Akademik Veri Yönetim Sistemi
Journal of Supercomputing, cilt.79, sa.18, ss.21507-21527, 2023 (SCI-Expanded, Scopus)
This study introduces a novel gray-level co-occurrence matrix (GLCM) feature called modified Rényi–Deng entropy, denoted as ERDα(Tf) . The practical application involves the utilizations of a digital elevation model raster dataset and diagnosing melanoma dataset. ERDα(Tf) ’s performance was compared with other GLCM texture features (including entropy, angular second moment, energy, dissimilarity, contrast, homogeneity, variance, and correlation) at various scale parameters (α= 0 , α→ 1 , α= 2 and α= 3) through Pearson correlation analysis.

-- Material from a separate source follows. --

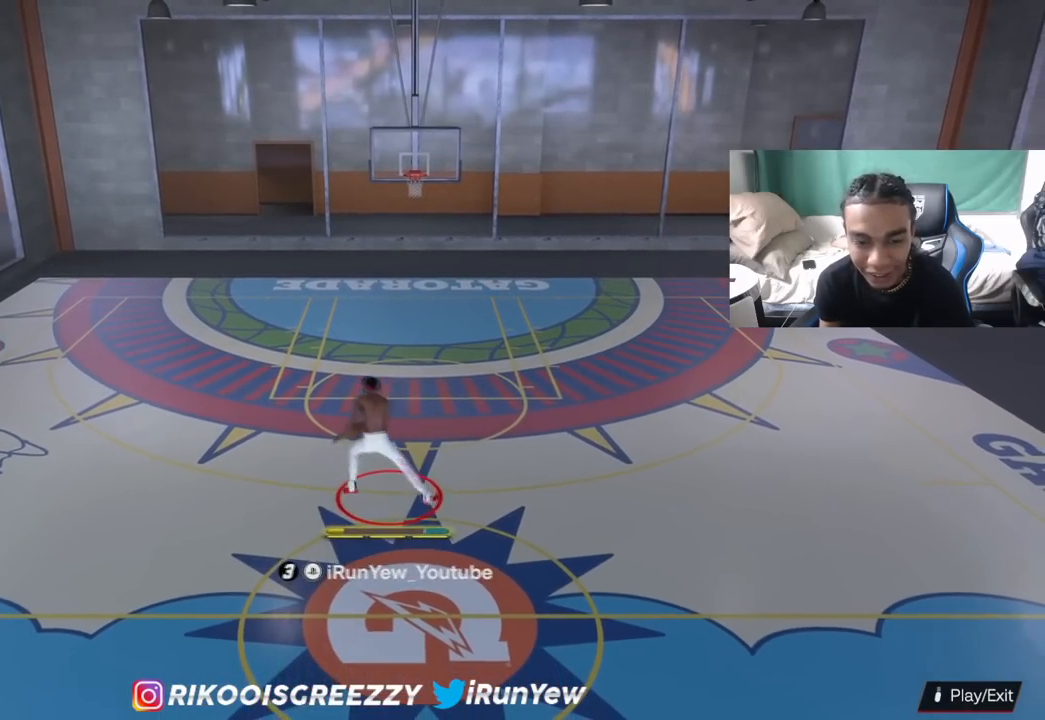
{"buttons": ["R2"], "left_stick": "up-left", "right_stick": "center", "events": [[333, "left_stick", "up-left"]]}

Visualization of all features was achieved using ArcGIS. The results demonstrate significant associations between all GLCM texture features, except for correlation, and the parametric measures of ERDα(Tf) . Notably, entropy shows the strongest correlations with ERDα(T0) measures, while dissimilarity and homogeneity are most closely associated with ERD0(T1) , ERD→1(T1) and ERD2(T1) . Entropy and ERD→1(T0) exhibit identical distribution patterns, given that Rényi–Deng entropy converges to Deng entropy when α → 1, and Deng entropy transitions to Shannon entropy when α → 1 and f= 0 . Angular second moment and energy also display high correlations with ERDα(Tf) measures, indicating that angular second moment and energy increase as ERDα(Tf) measures decrease. In conclusion, the modified Rényi–Deng entropy effectively characterizes grid-based textural features, with the exception of correlation. Therefore, it can be employed as a GLCM texture feature by utilizing alfa scale parameters ranging from 0 to infinity.